The data START

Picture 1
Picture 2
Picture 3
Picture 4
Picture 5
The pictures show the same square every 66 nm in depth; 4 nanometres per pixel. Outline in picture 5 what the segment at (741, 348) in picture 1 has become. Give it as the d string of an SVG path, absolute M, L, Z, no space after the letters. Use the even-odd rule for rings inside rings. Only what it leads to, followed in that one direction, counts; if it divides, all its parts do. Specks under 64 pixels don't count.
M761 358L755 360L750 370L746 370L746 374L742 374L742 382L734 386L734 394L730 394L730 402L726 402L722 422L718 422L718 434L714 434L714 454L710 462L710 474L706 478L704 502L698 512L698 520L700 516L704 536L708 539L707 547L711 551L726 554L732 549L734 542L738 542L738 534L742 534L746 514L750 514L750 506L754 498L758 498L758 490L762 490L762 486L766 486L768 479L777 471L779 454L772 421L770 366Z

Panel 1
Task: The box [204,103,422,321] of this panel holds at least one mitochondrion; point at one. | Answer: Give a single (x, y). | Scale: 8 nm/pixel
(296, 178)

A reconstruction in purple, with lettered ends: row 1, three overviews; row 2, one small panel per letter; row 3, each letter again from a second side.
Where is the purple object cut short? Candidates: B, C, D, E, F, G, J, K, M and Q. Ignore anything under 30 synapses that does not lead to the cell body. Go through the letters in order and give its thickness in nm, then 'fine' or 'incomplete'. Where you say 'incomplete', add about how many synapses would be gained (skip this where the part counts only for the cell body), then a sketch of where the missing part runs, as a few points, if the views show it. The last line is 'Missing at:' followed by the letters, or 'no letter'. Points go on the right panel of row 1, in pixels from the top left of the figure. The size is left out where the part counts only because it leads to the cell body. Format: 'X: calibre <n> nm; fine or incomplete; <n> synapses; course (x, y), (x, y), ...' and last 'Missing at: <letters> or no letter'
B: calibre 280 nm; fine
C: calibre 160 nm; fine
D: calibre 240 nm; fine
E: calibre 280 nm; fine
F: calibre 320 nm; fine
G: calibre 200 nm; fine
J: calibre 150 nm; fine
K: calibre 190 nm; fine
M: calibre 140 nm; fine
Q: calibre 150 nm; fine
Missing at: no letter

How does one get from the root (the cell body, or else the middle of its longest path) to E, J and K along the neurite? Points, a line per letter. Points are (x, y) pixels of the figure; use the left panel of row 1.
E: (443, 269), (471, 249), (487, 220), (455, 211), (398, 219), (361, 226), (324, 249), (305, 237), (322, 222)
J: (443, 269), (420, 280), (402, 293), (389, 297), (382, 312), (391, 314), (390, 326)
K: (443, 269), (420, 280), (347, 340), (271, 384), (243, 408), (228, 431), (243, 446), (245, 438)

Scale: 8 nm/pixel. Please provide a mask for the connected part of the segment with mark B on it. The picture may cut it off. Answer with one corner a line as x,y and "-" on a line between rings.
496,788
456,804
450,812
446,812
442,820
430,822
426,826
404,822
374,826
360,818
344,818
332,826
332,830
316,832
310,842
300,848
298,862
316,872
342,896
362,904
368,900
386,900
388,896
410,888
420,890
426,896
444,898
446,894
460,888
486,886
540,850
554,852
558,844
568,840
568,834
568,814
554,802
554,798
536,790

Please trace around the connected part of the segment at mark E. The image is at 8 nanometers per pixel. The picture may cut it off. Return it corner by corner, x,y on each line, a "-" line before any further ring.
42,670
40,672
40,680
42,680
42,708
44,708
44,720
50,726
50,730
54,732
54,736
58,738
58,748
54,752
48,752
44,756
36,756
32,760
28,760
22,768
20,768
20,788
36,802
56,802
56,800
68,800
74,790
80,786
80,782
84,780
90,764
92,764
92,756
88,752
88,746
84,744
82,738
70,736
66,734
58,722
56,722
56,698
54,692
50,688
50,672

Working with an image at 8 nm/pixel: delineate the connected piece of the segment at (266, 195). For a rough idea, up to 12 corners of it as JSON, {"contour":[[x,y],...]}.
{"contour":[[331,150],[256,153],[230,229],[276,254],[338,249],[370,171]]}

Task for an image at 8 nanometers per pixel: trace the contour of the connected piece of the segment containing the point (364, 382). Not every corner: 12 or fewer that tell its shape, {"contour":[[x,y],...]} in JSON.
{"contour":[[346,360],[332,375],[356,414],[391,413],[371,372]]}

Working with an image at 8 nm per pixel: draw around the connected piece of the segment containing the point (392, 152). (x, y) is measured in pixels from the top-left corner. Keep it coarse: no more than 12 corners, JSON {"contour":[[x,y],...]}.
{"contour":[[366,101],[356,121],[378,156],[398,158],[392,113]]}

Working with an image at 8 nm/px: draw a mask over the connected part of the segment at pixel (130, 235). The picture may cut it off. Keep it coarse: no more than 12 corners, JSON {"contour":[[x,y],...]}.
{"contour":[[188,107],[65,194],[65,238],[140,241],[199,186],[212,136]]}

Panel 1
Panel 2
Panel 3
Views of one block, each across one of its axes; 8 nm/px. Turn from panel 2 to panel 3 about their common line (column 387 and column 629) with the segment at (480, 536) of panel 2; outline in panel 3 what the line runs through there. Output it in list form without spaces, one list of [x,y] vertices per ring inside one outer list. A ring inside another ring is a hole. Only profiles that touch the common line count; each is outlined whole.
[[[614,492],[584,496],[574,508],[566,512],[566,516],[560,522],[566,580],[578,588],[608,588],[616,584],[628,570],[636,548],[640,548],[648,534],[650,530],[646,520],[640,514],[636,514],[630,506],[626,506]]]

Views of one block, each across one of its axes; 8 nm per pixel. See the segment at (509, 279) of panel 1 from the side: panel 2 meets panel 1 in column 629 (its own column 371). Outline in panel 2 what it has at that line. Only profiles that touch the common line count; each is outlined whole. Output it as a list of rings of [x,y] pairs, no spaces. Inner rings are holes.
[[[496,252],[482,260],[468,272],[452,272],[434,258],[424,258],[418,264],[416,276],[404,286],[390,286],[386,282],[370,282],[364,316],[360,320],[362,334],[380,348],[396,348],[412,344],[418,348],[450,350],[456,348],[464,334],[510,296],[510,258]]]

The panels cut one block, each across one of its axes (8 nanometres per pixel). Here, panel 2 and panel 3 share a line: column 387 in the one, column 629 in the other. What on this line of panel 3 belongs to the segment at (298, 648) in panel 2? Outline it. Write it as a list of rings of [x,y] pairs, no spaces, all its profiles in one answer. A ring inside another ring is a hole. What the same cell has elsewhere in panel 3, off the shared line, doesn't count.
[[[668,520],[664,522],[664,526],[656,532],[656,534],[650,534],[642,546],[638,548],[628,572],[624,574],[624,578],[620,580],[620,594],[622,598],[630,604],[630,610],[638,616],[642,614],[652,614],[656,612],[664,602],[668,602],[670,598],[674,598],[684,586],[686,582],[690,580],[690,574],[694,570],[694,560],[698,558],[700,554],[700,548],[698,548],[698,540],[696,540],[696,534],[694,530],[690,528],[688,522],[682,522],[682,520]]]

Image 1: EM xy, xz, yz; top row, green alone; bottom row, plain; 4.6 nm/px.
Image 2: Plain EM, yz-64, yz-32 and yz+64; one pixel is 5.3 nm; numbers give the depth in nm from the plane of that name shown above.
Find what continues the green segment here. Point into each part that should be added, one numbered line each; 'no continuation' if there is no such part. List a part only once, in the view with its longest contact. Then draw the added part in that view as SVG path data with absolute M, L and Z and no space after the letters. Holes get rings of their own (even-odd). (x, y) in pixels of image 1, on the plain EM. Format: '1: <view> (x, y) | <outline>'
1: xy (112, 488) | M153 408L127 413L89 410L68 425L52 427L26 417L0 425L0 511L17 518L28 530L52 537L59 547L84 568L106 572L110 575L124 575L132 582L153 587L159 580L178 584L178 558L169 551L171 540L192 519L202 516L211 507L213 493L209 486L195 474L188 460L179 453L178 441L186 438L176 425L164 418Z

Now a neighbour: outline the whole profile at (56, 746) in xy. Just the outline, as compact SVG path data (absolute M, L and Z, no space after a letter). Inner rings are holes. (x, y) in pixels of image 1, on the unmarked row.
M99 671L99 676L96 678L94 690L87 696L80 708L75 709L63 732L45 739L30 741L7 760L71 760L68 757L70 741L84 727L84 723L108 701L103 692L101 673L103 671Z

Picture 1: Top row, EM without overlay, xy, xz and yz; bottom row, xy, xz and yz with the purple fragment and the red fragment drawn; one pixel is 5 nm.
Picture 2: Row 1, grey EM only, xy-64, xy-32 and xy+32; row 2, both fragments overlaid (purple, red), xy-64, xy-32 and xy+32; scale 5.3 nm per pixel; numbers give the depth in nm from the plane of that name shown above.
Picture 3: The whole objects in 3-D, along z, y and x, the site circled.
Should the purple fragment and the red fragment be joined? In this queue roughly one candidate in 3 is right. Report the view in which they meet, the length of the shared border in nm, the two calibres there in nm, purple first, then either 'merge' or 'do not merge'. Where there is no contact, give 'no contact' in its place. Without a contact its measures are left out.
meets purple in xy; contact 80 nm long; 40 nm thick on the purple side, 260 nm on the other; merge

The data END

Activity: When the word "plane" shows up in a line of the entries, report that line.

Result for this exercise:
Image 2: Plain EM, yz-64, yz-32 and yz+64; one pixel is 5.3 nm; numbers give the depth in nm from the plane of that name shown above.
Picture 2: Row 1, grey EM only, xy-64, xy-32 and xy+32; row 2, both fragments overlaid (purple, red), xy-64, xy-32 and xy+32; scale 5.3 nm per pixel; numbers give the depth in nm from the plane of that name shown above.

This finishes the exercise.